2) What is a good strategy for mixing anonymous fields with
functionality like Stringer and json encoding that use reflection
under the covers? For example adding a String or MarshalJSON method
for a type that happens to be used as an anonymous field can cause
strange behavior (like you only print or encode part of the whole).
package main
import (
"fmt"
"time"
)
type Date int64
func (d Date) String() string {
t := time.Unix(int64(d),0).UTC()
return fmt.Sprintf("%04d%02d%02d", t.Year(), int(t.Month()), t.Day())
}
type DateValue struct {
Date
Value float64
}
type OrderedValues []DateValue
/*
// ADD THIS BACK and note that this is never called but both pieces of
// DateValue are printed, whereas, without this only the date is printed
func (dv *DateValue) String() string {
panic("Oops")
return fmt.Sprintf("DV(%s,%f)", dv.Date, dv.Value )
}
*/
func main() {
d1, d2 := Date(978307200),Date(978307200+24*60*60)
ov1 := OrderedValues{{ d1, 1.5 }, { d2, 2.5 }}
fmt.Println(ov1)
}
It's because you've passed in a slice of DateValues and not DateValue pointers. Since you've defined the String method for *DataValue, *DateValue is what fulfills the Stringer interface. This also prevents DateValue from fulfilling the Stringer interface via its anonymous Date member, because only one of either the value type (DateValue) or the pointer type (*DateValue) can be used to fulfill an interface. So, when fmt.Println is printing the contents of the slice, it sees that the elements are not Stringers, and uses the default struct formatting instead of the method you defined, giving [{20010101 1.5} {20010102 2.5}].
You can either make OrderedValues a []*DateValue or define func (dv DateValue) String() string instead of the pointer version.

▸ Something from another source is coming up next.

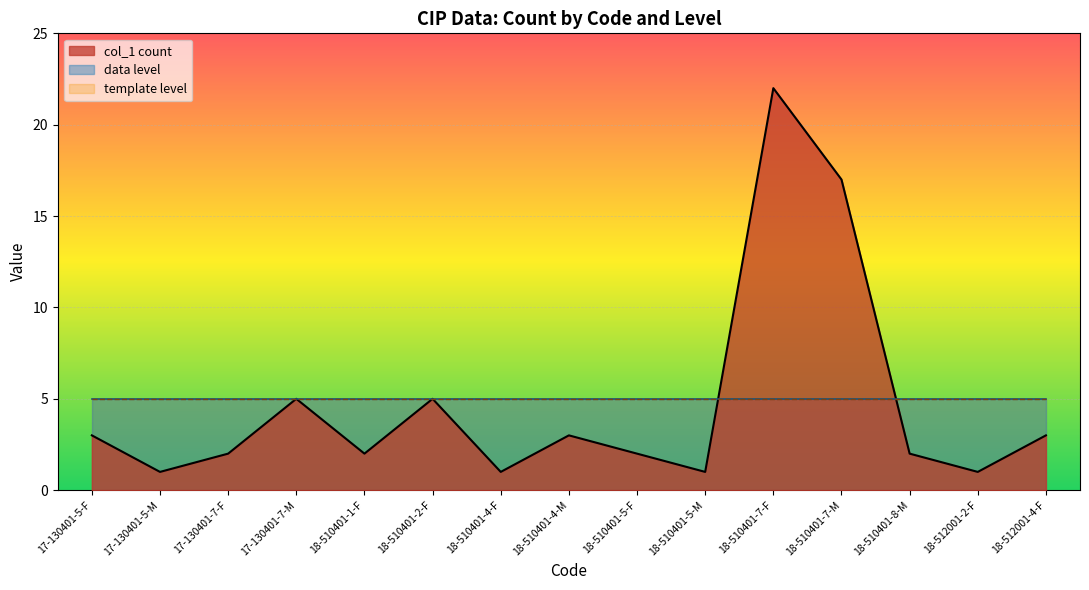

Where does the col_1 count series first go above 2?

17-130401-5-F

Based on what #SteveM said, I distilled it to a simpler test case:
package main
import "fmt"
type Fooable interface {
Foo()
}
type A int
func (a A) Foo() { }
type B struct {
A
}
// Uncomment the following method and it will print false
//func (b *B) Foo() { }
func main() {
var x interface{} = B{}
_, ok := x.(Fooable)
fmt.Println(ok) // prints true
}
In other words, the Foo method is not part of the method set of B when the Foo method for *B is defined.
From reading the spec, I don't see a clear explanation of what is happening. The closest part seems to be in the section on selectors:
For a value x of type T or *T where T is not an interface type, x.f
denotes the field or method at the shallowest depth in T where there
is such an f.
The only way I can see this explaining what is going on is if when it is looking for a method Foo at shallowest depth in B, it takes into consideration the methods for *B too, for some reason (even though we are considering type B not *B); and the Foo in *B is indeed shallower than the Foo in A, so it takes that one as the candidate; and then it sees that that Foo doesn't work, since it's in *B and not B, so it gets rid of Foo altogether (even though there is a valid one inherited from A).
If this is indeed what is going on, then I agree with the OP in that this is very counter-intuitive that adding a method to *B would have the reverse consequence of removing a method from B.
Maybe someone more familiar with Go can clarify this.